#### Supplied passage

CLINICAL PHARMACOLOGY
Tablets and Suspensions
Sulfamethoxazole; trimethoprim is rapidly absorbed
following oral administration. Both sulfamethoxazole and trimethoprim
exist in the blood as unbound, protein-bound and metabolized forms;
sulfamethoxazole also exists as the conjugated form. The metabolism
of sulfamethoxazole occurs predominately by N4-acetylation, although
the glucuronide conjugate has been identified. The principal metabolites
of trimethoprim are the 1- and 3-oxides and the 3'- and 4'-hydroxy
derivatives. The free forms of sulfamethoxazole; trimethoprim are
considered to be the therapeutically active forms. Approximately
44% of trimethoprim and 70% of sulfamethoxazole are bound to plasma
proteins. The presence of 10 mg percent sulfamethoxazole in plasma
decreases the protein binding of trimethoprim by an insignificant
degree; trimethoprim does not influence the protein binding of sulfamethoxazole.
Peak blood levels for the individual components occur
1 to 4 hours after oral administration. The mean serum half-lives
of sulfamethoxazole; trimethoprim are 10 and 8 to 10 hours, respectively.
However, patients with severely impaired renal function exhibit
an increase in the half-lives of both components, requiring dosage
regimen adjustment (see DOSAGE AND ADMINISTRATION). Detectable amounts
of sulfamethoxazole; trimethoprim are present in the blood 24 hours
after drug administration. During administration of 160 mg trimethoprim
and 800 mg sulfamethoxazole bid, the mean steady-state plasma concentration
of trimethoprim was 1.72 mcg/ml. The steady-state mean plasma levels
of free and total sulfamethoxazole were 57.4 mcg/ml and 68.0 mcg/ml,
respectively. These steady-state levels were achieved after 3 days
of drug administration.1
The average percentage of the dose recovered in urine
from 0 to 72 hours after a single oral dose of sulfamethoxazole;
trimethoprim is 84.5% for total sulfonamide and 66.8% for free trimethoprim.
Thirty percent of the total sulfonamide is excreted as free sulfamethoxazole,
with the remaining as N4-acetylated metabolite.2 When administered
together as sulfamethoxazole; trimethoprim, neither sulfamethoxazole
nor trimethoprim affects the urinary excretion pattern of the other.
Tablets, Suspensions, and IV Infusion
Excretion of sulfamethoxazole; trimethoprim is primarily
by the kidneys through both glomerular filtration and tubular secretion.
Urine concentrations of both sulfamethoxazole; trimethoprim are
considerably higher than are the concentrations in the blood.

########
#### Material shown

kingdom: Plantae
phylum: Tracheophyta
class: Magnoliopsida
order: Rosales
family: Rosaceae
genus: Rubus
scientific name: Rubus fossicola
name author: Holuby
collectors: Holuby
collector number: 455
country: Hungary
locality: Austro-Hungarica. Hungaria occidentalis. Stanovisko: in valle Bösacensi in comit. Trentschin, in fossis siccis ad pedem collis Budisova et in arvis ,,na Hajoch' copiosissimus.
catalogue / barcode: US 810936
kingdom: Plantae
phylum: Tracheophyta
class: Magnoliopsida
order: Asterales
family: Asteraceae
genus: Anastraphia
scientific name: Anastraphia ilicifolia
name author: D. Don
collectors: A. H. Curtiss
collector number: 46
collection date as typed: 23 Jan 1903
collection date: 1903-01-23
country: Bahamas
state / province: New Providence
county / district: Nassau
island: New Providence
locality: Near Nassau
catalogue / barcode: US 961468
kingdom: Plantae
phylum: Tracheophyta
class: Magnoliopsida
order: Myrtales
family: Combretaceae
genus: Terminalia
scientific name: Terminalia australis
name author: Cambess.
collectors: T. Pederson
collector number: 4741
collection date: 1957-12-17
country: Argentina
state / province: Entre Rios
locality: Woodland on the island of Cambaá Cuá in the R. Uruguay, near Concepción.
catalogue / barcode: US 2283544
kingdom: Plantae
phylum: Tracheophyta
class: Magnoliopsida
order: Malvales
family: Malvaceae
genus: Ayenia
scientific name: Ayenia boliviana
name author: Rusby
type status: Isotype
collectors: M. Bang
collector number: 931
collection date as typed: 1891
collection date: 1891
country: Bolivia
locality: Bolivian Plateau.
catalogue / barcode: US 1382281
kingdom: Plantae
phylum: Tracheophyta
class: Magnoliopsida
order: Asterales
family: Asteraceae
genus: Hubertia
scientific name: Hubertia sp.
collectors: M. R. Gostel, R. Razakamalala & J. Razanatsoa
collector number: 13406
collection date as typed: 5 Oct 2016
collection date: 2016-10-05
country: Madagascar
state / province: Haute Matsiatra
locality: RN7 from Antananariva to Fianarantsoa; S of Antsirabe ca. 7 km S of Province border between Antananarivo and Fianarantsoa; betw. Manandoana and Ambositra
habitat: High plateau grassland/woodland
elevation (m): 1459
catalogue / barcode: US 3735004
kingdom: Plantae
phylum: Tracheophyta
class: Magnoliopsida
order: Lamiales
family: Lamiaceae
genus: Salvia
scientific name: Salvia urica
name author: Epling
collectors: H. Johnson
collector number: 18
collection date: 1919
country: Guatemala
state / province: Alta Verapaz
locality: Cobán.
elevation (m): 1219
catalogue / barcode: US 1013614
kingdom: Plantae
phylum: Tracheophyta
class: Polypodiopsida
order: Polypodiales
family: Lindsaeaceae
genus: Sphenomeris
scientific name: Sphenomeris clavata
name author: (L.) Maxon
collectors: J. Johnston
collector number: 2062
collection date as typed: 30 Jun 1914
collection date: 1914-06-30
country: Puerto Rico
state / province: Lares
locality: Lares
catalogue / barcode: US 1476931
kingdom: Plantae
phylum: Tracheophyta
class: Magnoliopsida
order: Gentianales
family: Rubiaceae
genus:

########

◆ Using the information:
- A) In the clinical pharmacology passage, after how many days of drug administration were the steady-state plasma levels reached?
- B) List the principal metabolites of trimethoprim named in the clinical pharmacology passage.

◆ Solutions:
- A) 3 days

- B)
- 1-oxide
- 3-oxide
- 3'-hydroxy derivative
- 4'-hydroxy derivative